Enginarın kan şekeri ve kan lipit düzeylerini düzenlediği, sindirim sistemini destekleyerek hazımsızlığı engellediği, safra akışına yardımcı olduğu, içerdiği folik asitle hamilelikte bebeğin sinirsel gelişimine ve anne sütü miktarının arttırılmasına destek olduğu bilinmektedir.
Enerji içeriği düşüktür. Fenolik bileşikler, posa, C ve K vitaminleri ile fosfor, magnezyum, potasyum minerallerinden zengin bir sebzedir.
Enginarın bileşimindeki birçok fitokimyasal maddenin, kanser ajanlarının salgılanmasını engelleyerek kansere ilişkin anjiyogenezi inhibe edebileceği belirtilmektedir. Aynı zamanda enginarda; prostat kanseri, meme kanseri ve löseminin önlenmesi ve tedavisine katkıda bulunabilecek birçok güçlü polifenol tipte antioksidan bulunmaktadır. Çalışmalar, enginar yaprağında bulunan rutin, kuersetin ve gallik asidin apoptoziyi indükleyebildiğini ve kanser hücrelerinin çoğalmasını azalttığını göstermiştir.

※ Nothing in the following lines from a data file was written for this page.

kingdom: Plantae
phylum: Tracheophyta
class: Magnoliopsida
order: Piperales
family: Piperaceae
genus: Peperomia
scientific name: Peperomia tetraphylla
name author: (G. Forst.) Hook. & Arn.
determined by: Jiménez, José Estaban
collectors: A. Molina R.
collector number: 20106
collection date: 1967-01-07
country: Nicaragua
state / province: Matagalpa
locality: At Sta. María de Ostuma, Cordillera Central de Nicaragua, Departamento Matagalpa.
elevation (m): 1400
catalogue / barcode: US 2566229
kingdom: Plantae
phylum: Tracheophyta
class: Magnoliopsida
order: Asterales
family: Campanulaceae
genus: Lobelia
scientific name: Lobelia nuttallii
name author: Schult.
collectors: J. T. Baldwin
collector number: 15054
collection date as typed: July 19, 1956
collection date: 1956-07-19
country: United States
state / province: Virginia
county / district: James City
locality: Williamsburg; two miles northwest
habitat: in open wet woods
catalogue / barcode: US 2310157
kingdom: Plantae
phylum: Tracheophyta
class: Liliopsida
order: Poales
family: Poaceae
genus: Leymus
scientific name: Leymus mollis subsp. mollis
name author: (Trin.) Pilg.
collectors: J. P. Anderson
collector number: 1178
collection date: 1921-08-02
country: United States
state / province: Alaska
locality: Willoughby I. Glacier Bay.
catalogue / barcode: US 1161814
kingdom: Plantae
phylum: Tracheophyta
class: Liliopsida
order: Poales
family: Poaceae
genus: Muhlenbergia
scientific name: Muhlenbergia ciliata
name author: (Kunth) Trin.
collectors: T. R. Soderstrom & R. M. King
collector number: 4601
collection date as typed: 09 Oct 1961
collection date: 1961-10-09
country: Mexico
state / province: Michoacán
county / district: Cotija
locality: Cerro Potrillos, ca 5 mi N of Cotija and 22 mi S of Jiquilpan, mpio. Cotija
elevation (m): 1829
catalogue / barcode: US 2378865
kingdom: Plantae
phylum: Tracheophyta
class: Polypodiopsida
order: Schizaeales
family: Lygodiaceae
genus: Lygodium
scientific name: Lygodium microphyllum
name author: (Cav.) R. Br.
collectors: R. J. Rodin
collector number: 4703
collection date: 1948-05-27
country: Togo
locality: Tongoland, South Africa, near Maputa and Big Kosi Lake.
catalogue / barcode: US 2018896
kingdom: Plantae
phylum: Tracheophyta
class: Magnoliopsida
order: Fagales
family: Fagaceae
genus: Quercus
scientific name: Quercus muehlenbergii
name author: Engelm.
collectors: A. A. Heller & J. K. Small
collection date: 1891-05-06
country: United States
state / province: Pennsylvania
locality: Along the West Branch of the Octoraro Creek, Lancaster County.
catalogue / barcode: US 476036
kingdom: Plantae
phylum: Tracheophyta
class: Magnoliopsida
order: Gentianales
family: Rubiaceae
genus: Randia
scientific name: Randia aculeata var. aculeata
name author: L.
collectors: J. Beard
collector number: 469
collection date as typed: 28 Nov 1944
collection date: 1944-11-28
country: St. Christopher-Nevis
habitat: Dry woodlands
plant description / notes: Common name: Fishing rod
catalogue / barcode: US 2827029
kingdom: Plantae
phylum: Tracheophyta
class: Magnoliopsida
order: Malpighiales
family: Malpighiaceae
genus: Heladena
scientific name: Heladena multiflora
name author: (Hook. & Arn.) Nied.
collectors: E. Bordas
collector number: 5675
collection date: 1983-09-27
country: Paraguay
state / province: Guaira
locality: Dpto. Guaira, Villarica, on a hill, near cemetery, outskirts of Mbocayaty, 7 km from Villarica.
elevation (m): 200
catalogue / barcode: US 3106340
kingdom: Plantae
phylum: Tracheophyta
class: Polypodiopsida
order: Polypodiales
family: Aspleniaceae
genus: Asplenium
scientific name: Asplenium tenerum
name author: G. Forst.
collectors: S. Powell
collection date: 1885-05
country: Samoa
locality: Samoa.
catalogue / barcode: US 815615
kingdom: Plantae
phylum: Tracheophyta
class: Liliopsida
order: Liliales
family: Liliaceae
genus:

Enginarın gövde ve yaprak ekstratları agar difüzyon tekniği kullanılarak incelenmiş ve yapılan çalışmalarda antifungal ve antimikrobiyal etkinliğinin olduğu tespit edilmiştir. Enginar yaprağında bolca bulunan sinarin maddesinden faydalanmak için enginar yemeği yapılabileceği gibi enginar yapraklarından çay da hazırlanabilir.
Ülkemizde organik enginar üretiminde İzmir ilk sırada yer almaktadır. İzmir'de, organik tarım alanında yapılan yenilikler ile birlikte son 5 yılda enginar üretimi yüzde 32 oranında artış göstermiştir. İzmir'de Balçova, Mordoğan, Çeşme ve Karaburun civarlarında yetişir. İzmir civarında yetişen ve Urla enginarı olarak da bilinen coğrafi işaretli Urla sakız enginarı daha küçüktür, yapraklarıyla yenebilir. Sakız enginarın hasatı kasım ayında başlar nisan ayının sonuna kadar devam eder. Bayrampaşa enginarı ise daha çok İstanbul ve Bursa'da yetişir, mayıs ve haziranda olgunlaşır. Bu enginar iri gövdeli ve top şeklindedir. Kart yapraklı olduğundan daha çok çanağı yenir. Taze tüketim kadar konserveye de uygundur.
Enginarı en keyif veren şekilde pişiren kültürlerden biriyiz. Ağızda eriyen zeytinyağlı enginar ve kendi başına gösterişli bir yemek olan enginar dolması akla ilk gelenler. Enginarı özellikle yetiştiği bölgelerde temizlenmiş şekilde satın alabilmek de büyük şans. Haşlanmış, ızgara, fırın, kızartma, zeytinyağlı, dolma... ne şekilde pişerse pişsin enginar en güzide sofralarda yerini alabilen kalp ve karaciğer dostu bir sebzedir.